Yirrmal Marika

Subscribe to Forte Magazine

Yirrmal Marika

“Music is in our blood, it connects us up with our family. When we sing it’s like we’re calling our ancestors.” Meet Yirrmal Marika, a leader in the new generation of Indigenous artists. He is an inspiring young musician and singer-songwriter performing as a solo artist and within a group, Yirrmal & the Yolngu Boys. “When we sing, we sing with our hearts,” Yirrmal affirms. “It helps us to relate to our culture. We blend traditional Aboriginal songs with contemporary western music.”
When Yirrmal talks of music in his blood, he means it quite literally. His father, Witiyana Marika, was a key member of the trailblazing band Yothu Yindi, and on his mother’s side he’s related to Geoffrey Gurrumul Yunupingu. Yirrmal’s raw talent was noticed early on: “I first started performing at thirteen years old with my school band back in Yirrkala [North East Arnhem Land]. It was there that I built my confidence and decided I was ready to go to the next level – writing and performing my own songs.”
Not long after that, his talent, maturity and strength of character were recognised by his school and by Elders in his home community, and Yirrmal was selected for the Leadership Program offered by the Geelong-based Marrma’ Rom Two Worlds Foundation. Established in 2011, the foundation (that translates to ‘two worlds, two cultures or two belief systems’ in Yolngu Matha, the language of the people of Arnhem Land) aims to empower the next generation of young men to become role models in their community.
“It’s a not-for-profit organisation that encourages Indigenous youth to walk confidently in both worlds and gain independence, knowledge and skills,” explained CEO Cam Begg.
As a former teacher at various schools in remote NT communities, Begg is a passionate supporter of Indigenous education. Now a teacher in Geelong, he is also Yirrmal’s manager. “This is Yirrmal’s fourth year in the program. He spent the first few years in Geelong with us and now he’s on campus at NMIT.”
Yirrmal has continued to thrive in his studies and musical endeavours, though he admits feeling homesick now and again. “When I first came down to Geelong from Yirrkala, it was very hard being away from home. It really was like a whole new world, but now I am finding it much easier … I understand things more,” Yirrmal divulged.
“I do like studying at NMIT and I love my music courses, but it is very hard!” Yirrmal said with a smile. The importance of education is not lost on Yirrmal, something he hopes to share through his music.

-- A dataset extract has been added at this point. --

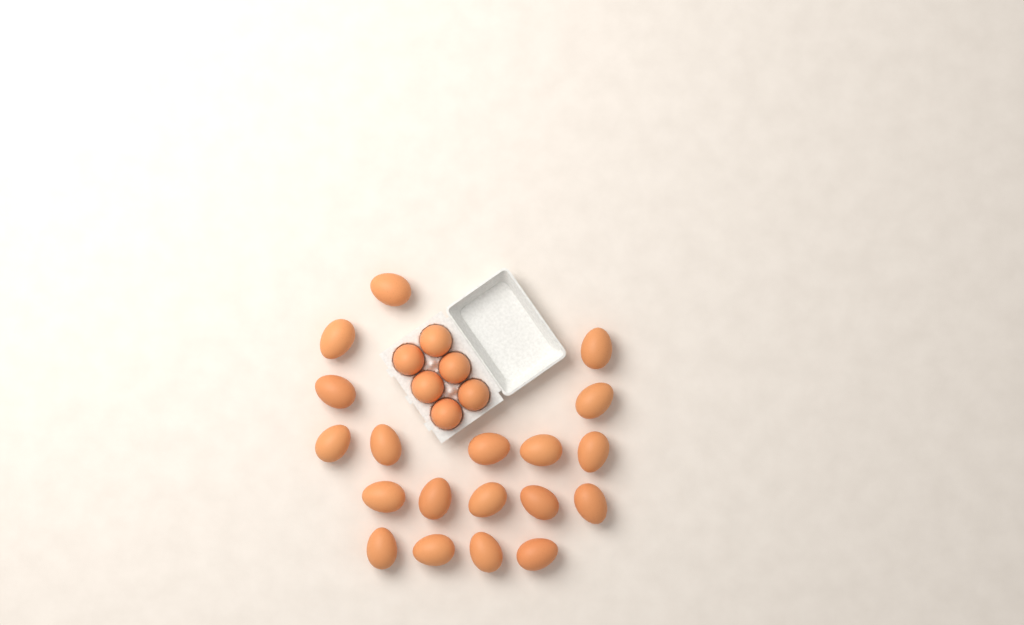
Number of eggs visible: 25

“Education is the key to opening up the world!” Yirrmal recognises. “It’s important to understand the culture of your tribe, but also to see that you can live in both worlds, go forward and have a future.

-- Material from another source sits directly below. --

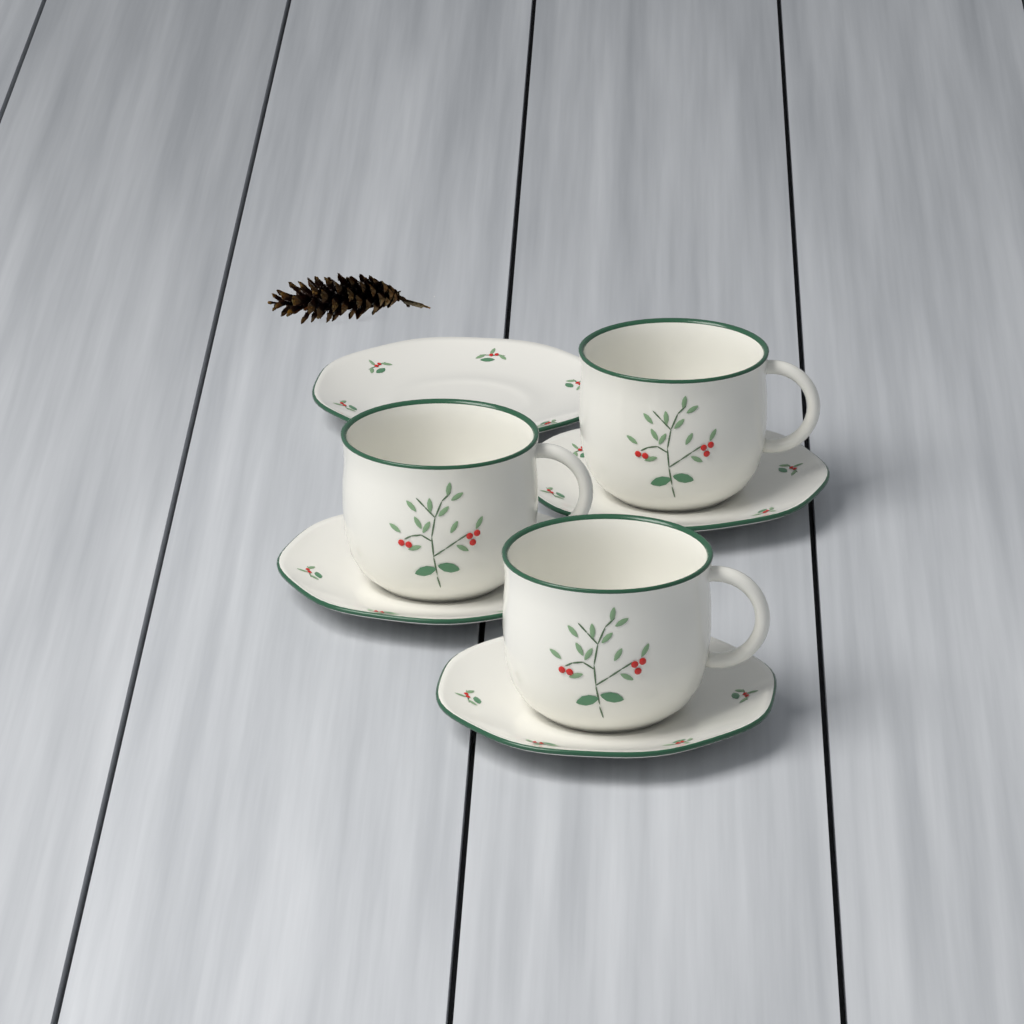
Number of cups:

“I see a lot of Indigenous kids back at home, hanging around all night. I see them go to school with no breakfast, and they can’t pay attention at school. It’s very overwhelming. I want to spread the word through music – live your life but go to school, get an education.
“I’m learning all the time. I really wanted to play piano and I met Barry Morgan [comedian Stephen Teakle] at the Woodford Festival. He came over to see my show, and even though my guitar was out of tune (which he fixed for me), he loved it! We met after the show, became friends and now he’s mentoring me on music theory!” he laughed.
“I also want to gain experience from professional songwriters. At the moment I’ve co-written some demos with [prolific songwriter] Shane Howard and Neil Murray [who wrote APRA ‘Song of the Year’ ‘My Island Home’], but I’d love to work with Gotye and Uncle Archie [Roach].”
“Yirrmal hasn’t written anything with Archie yet, but it’s definitely on the cards,” Begg confirms. “We’re doing something again with Shane and Neil early next year, then we’ll put out an EP mid-next year.”
If you can’t wait ’til then, Yirrmal’s debut single Deep Blue Sea is out now. And don’t miss the chance to catch Yirrmal & the Yolngu Boys at this year’s Birregurra Music Festival where Yirrmal will be joined by the Yolngu Boys – Dion Wunungmurra, Jerol Wunungmurra, Mabo Mununggurritj and Raven Marika. Their performances have been described as refreshing and uplifting, as they mash up traditional Yolngu Manikay ceremonial songs with modern music. Backed by the bass and percussion instruments, they dance, sing and play the didge. Expect an engaging and visually exciting performance.